[patch -mm v2] mm: introduce oom_adj_child

* [patch -mm v2] mm: introduce oom_adj_child
@ 2009-07-29  4:27 ` David Rientjes
  0 siblings, 0 replies; 64+ messages in thread
From: David Rientjes @ 2009-07-29  4:27 UTC (permalink / raw)
  To: Andrew Morton
  Cc: Rik van Riel, Paul Menage, KOSAKI Motohiro, linux-kernel, linux-mm

It's helpful to be able to specify an oom_adj value for newly forked
children that do not share memory with the parent.

Before making oom_adj values a characteristic of a task's mm in
2ff05b2b4eac2e63d345fc731ea151a060247f53, it was possible to change the
oom_adj value of a vfork() child prior to execve() without implicitly
changing the oom_adj value of the parent.  With the new behavior, the
oom_adj values of both threads would change since they represent the same
memory.

That change was necessary to fix an oom killer livelock which would occur
when a child would be selected for oom kill prior to execve() and the
task could not be killed because it shared memory with an OOM_DISABLE
parent.  In fact, only the most negative (most immune) oom_adj value for
all threads sharing the same memory would actually be used by the oom
killer, leaving inconsistencies amongst all other threads having
different oom_adj values (and, thus, incorrectly exported
/proc/pid/oom_score values).

This patch adds a new per-process parameter: /proc/pid/oom_adj_child.
This defaults to mirror the value of /proc/pid/oom_adj but may be changed
so that mm's initialized by their children are preferred over the parent
by the oom killer.  Setting oom_adj_child to be less (i.e. more immune)

+ + + + +

**Requirements:**
a – Based on the patch message, say yes or no to each statement and quote the words that decide it: (i) Before the earlier commit, changing the oom_adj value of a vfork() child before execve() also changed the parent's value. (ii) The oom killer actually used only the most negative oom_adj value among all threads sharing the same memory. (iii) The new /proc/pid/oom_adj_child parameter defaults to mirror the value of /proc/pid/oom_adj.
b – In the patch message, which commit made oom_adj values a characteristic of a task's mm?
c – Turn the patch message's paragraph that starts "That change was necessary" into a short bulleted list that keeps its main facts.
The lines after this point aren't needed for anything here.

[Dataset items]
+ + + + +

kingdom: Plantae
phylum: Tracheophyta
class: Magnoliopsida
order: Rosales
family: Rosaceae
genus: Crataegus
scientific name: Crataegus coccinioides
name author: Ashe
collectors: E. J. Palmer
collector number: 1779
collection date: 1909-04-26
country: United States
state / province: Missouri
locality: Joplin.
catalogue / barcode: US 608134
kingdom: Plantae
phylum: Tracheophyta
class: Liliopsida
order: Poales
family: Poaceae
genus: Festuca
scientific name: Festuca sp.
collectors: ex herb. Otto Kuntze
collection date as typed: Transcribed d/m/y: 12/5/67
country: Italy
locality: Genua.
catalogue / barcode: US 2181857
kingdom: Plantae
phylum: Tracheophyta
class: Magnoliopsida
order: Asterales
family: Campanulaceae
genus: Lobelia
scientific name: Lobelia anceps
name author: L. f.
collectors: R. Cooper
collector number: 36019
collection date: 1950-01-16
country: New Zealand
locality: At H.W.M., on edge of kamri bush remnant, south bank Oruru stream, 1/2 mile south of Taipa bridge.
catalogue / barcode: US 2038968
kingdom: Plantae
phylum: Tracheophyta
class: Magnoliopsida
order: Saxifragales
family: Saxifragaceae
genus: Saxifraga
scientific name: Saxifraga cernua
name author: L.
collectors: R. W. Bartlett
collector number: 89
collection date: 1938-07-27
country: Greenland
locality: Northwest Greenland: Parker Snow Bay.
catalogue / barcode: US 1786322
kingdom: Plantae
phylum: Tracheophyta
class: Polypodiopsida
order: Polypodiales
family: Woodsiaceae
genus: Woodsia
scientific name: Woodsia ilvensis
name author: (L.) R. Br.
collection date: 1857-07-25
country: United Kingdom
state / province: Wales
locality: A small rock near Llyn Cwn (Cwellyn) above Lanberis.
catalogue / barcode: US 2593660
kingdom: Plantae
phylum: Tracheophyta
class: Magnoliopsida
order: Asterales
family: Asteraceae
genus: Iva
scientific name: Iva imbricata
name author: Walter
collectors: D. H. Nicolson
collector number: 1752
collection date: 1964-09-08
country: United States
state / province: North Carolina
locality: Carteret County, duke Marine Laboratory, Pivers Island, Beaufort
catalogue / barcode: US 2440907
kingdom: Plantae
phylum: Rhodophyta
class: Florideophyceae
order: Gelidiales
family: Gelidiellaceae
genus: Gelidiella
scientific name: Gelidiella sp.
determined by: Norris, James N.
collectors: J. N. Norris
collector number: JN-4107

+ + + + +

**Full solutions:**
a –
(i) No: "it was possible to change the oom_adj value of a vfork() child prior to execve() without implicitly changing the oom_adj value of the parent."
(ii) Yes: "only the most negative (most immune) oom_adj value for all threads sharing the same memory would actually be used by the oom killer"
(iii) Yes: "This defaults to mirror the value of /proc/pid/oom_adj"

b – 2ff05b2b4eac2e63d345fc731ea151a060247f53

c –
- The change fixed an oom killer livelock.
- The livelock occurred when a child was selected for oom kill before execve() and could not be killed because it shared memory with an OOM_DISABLE parent.
- The oom killer actually used only the most negative (most immune) oom_adj value of all threads sharing the same memory.
- This left other threads with different oom_adj values inconsistent, so their exported /proc/pid/oom_score values were incorrect.